GM: Well, it was inevitable, of course, that they be merged, because the programme was duplicatory. We were more than half military aid, which the Marshall Plan was not, and our economic aid was almost exclusively to Greece, which was in the worst shape economically. But when the... when the new Plan came in, the economic portion of our programme was left out of the budget requests and put into budget requests for the Marshall Plan. The... ensuing difficulties arose from the fact that although the Marshall Plan was introduced just two months after our programme... because it was really the (unclear) that forced the issue, that said, "If you're going to help these two small countries, minor allies, or potential allies, why don't you do something about our alliin the war who really face difficulties and really face Communist pressures?" So it was inevitable that the Marshall Plan come. And I believe the effect on Greece and Turkey was not too great, to have the change-over, but it took a long timfor the Government to get its appropriations from the Congress. And then it was a very... large organisation, the Marshall Plan... structure, with Averell Harriman being the top man in Europe and Hoffman being the top man in this country, and then having very strong Americans as head in each country, and large staffs in Washington and in Paris and in each country, and when you started something new like this, everyone has ideas, and so you have to get them all straightened and out, and this took time - what were the priorities, how... both (in the respective) countries, and then to the way you spent your money.

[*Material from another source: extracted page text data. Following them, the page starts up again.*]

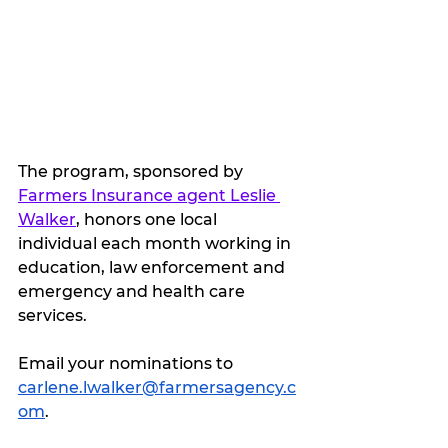
The program, sponsored by 
Farmers Insurance agent Leslie 
Walker
, honors one local 
individual each month working in 
education, law enforcement and 
emergency and health care 
services.
Email your nominations to 
carlene.lwalker@farmersagency.c
om
. 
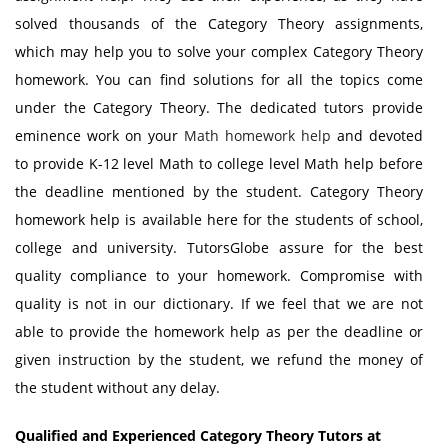
solved thousands of the Category Theory assignments,
which may help you to solve your complex Category Theory
homework. You can find solutions for all the topics come
under the Category Theory. The dedicated tutors provide
eminence work on your
Math homework help
and devoted
to provide K-12 level Math to college level Math help before
the deadline mentioned by the student. Category Theory
homework help is available here for the students of school,
college and university. TutorsGlobe assure for the best
quality compliance to your homework. Compromise with
quality is not in our dictionary. If we feel that we are not
able to provide the homework help as per the deadline or
given instruction by the student, we refund the money of
the student without any delay.
Qualified and Experienced Category Theory Tutors at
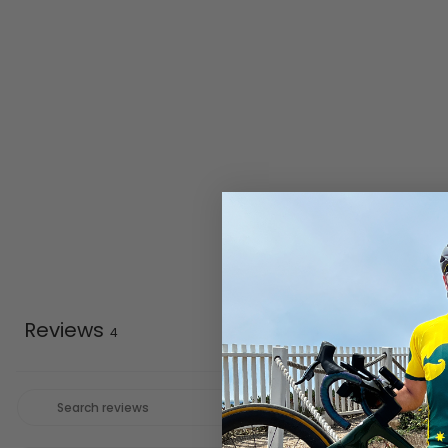
Reviews
4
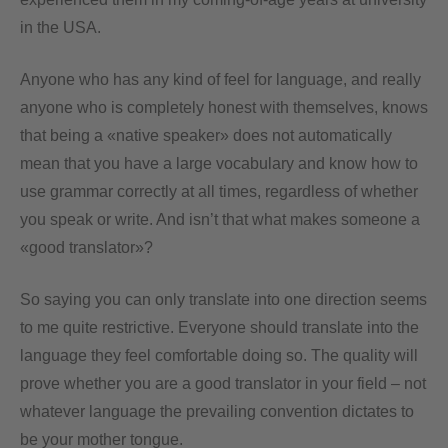
in the USA.
Anyone who has any kind of feel for language, and really
anyone who is completely honest with themselves, knows
that being a «native speaker» does not automatically
mean that you have a large vocabulary and know how to
use grammar correctly at all times, regardless of whether
you speak or write. And isn’t that what makes someone a
«good translator»?
So saying you can only translate into one direction seems
to me quite restrictive. Everyone should translate into the
language they feel comfortable doing so. The quality will
prove whether you are a good translator in your field – not
whatever language the prevailing convention dictates to
be your mother tongue.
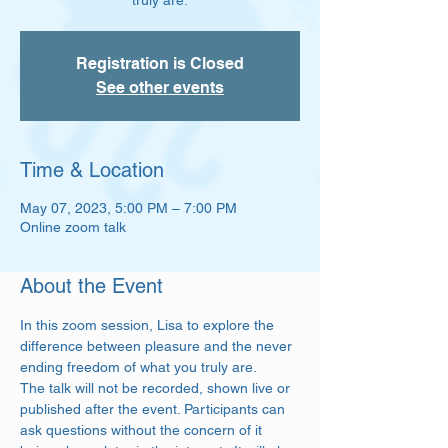
truly are.
Registration is Closed
See other events
Time & Location
May 07, 2023, 5:00 PM – 7:00 PM
Online zoom talk
About the Event
In this zoom session, Lisa to explore the 
difference between pleasure and the never 
ending freedom of what you truly are.  
The talk will not be recorded, shown live or 
published after the event. Participants can 
ask questions without the concern of it 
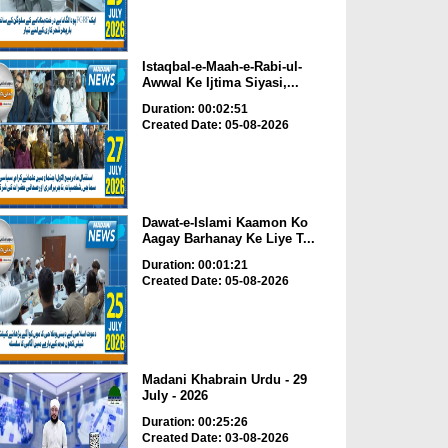
Istaqbal-e-Maah-e-Rabi-ul-
Awwal Ke Ijtima Siyasi,...
Duration: 00:02:51
Created Date: 05-08-2026
Dawat-e-Islami Kaamon Ko
Aagay Barhanay Ke Liye T...
Duration: 00:01:21
Created Date: 05-08-2026
Madani Khabrain Urdu - 29
July - 2026
Duration: 00:25:26
Created Date: 03-08-2026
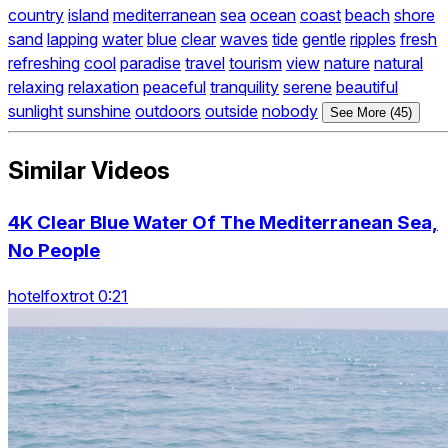
country
island
mediterranean
sea
ocean
coast
beach
shore
sand
lapping
water
blue
clear
waves
tide
gentle
ripples
fresh
refreshing
cool
paradise
travel
tourism
view
nature
natural
relaxing
relaxation
peaceful
tranquility
serene
beautiful
sunlight
sunshine
outdoors
outside
nobody
See More (45)
Similar Videos
4K Clear Blue Water Of The Mediterranean Sea,
No People
hotelfoxtrot 0:21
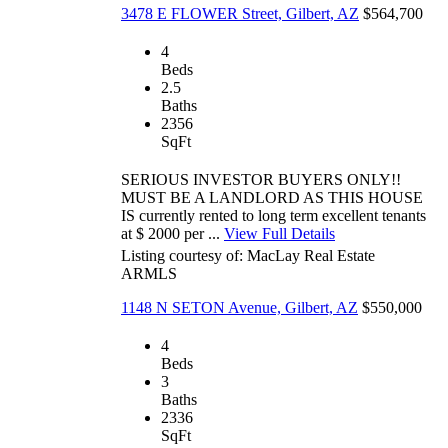
3478 E FLOWER Street, Gilbert, AZ
$564,700
4
Beds
2.5
Baths
2356
SqFt
SERIOUS INVESTOR BUYERS ONLY!!
MUST BE A LANDLORD AS THIS HOUSE
IS currently rented to long term excellent tenants
at $ 2000 per ...
View Full Details
Listing courtesy of: MacLay Real Estate
ARMLS
1148 N SETON Avenue, Gilbert, AZ
$550,000
4
Beds
3
Baths
2336
SqFt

So there was a big gap in Greece and Turkey while we waited for the Marshall Plan to get started. But once it got started, of course, it was very constructive and helped both countries with their economies. We had done less on that in Turkey than we had in Greece.

INT: How important to Greece was the rebuilding of the Piraeus Harbour?

GM: Well, it's their main port, almost their only port, apart from Salonica.

INT: Sorry, I'll just ask you again - if you could just say that "Piraeus was their most important harbour" rather than saying "it was their..."

GM: Yeah. Sorry. Shall we do that over, then?

INT: Yes. I'll ask the question again, if you like. How important to the Greek economy was the rebuilding of the Piraeus Harbour?

GM: Well, the Piraeus Harbour, of course, was of prime importance. It's by far the largest harbour, and apart from Salonica there weren't other really main harbours. And of course, it was only a short distance, some seven miles from Athens, the principal city. It was at one end of the Corinth Canal which the Germans had dynamited and opened up and so the walls fell down and blocked the Corinth Canal which saved 200 miles in going around the Peloponnesus. I just happened to be in Turkey on one of my regular trips there, when they allowed me to cut the ribbon that opened the Corinth Canal to the first ship going through. In addition to the Piraeus Harbour, though, the Germans, in retiring from Turkey and Greece, blew up all the bridges and destroyed the roads in so far as they could, just to be sure that the Allies didn't profit from taking it.